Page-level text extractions

<<<<

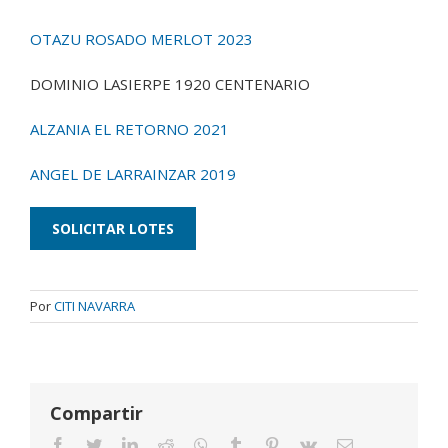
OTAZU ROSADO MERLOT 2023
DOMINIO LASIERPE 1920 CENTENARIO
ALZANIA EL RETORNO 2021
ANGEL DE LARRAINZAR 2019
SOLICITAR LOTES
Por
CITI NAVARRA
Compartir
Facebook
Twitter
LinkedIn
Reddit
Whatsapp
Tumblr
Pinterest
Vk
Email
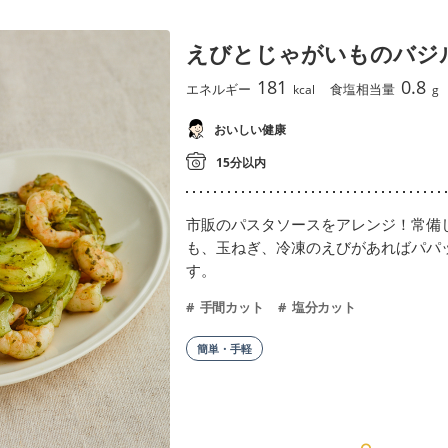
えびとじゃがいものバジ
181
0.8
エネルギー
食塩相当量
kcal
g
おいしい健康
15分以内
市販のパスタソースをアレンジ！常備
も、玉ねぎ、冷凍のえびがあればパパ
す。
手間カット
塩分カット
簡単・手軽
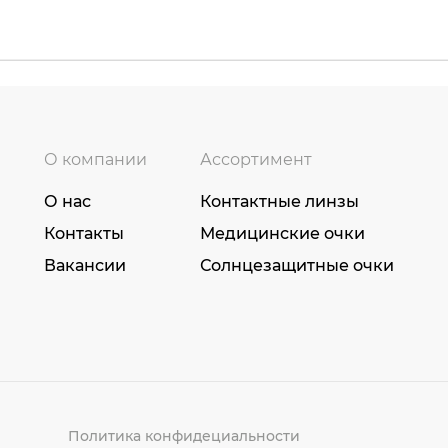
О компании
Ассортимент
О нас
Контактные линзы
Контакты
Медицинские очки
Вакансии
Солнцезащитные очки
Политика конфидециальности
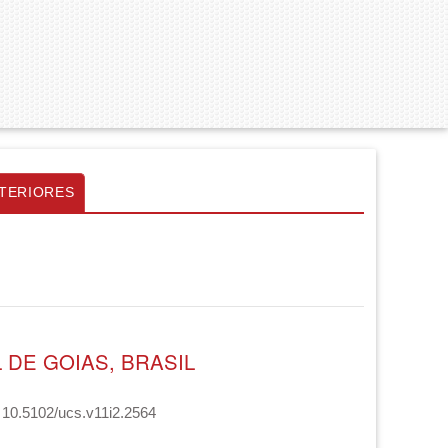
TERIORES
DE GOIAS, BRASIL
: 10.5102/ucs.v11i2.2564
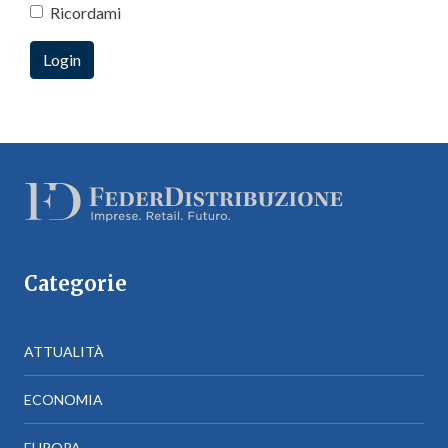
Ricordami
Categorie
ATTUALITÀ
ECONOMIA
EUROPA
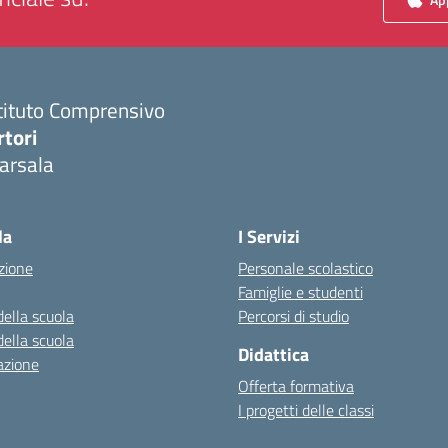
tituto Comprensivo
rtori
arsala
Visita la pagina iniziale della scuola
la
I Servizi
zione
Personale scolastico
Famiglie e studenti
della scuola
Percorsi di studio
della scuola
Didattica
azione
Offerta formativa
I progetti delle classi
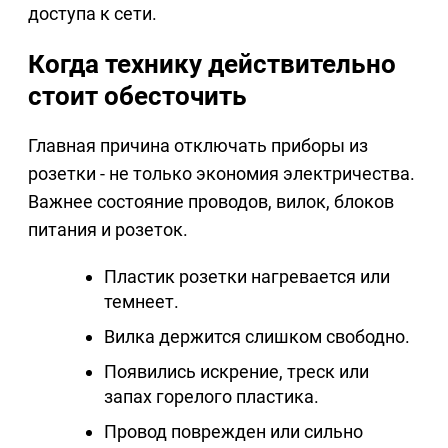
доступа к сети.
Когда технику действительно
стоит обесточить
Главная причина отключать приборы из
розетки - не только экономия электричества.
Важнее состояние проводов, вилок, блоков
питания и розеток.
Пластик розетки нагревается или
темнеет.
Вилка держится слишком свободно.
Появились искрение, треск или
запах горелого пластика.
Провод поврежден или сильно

>>>>

Work item
Please reproduce word for word every line of the data from the one containing "доступа к сети." through the final line, both ends included.

Response to this task
доступа к сети.
Когда технику действительно
стоит обесточить
Главная причина отключать приборы из
розетки - не только экономия электричества.
Важнее состояние проводов, вилок, блоков
питания и розеток.
Пластик розетки нагревается или
темнеет.
Вилка держится слишком свободно.
Появились искрение, треск или
запах горелого пластика.
Провод поврежден или сильно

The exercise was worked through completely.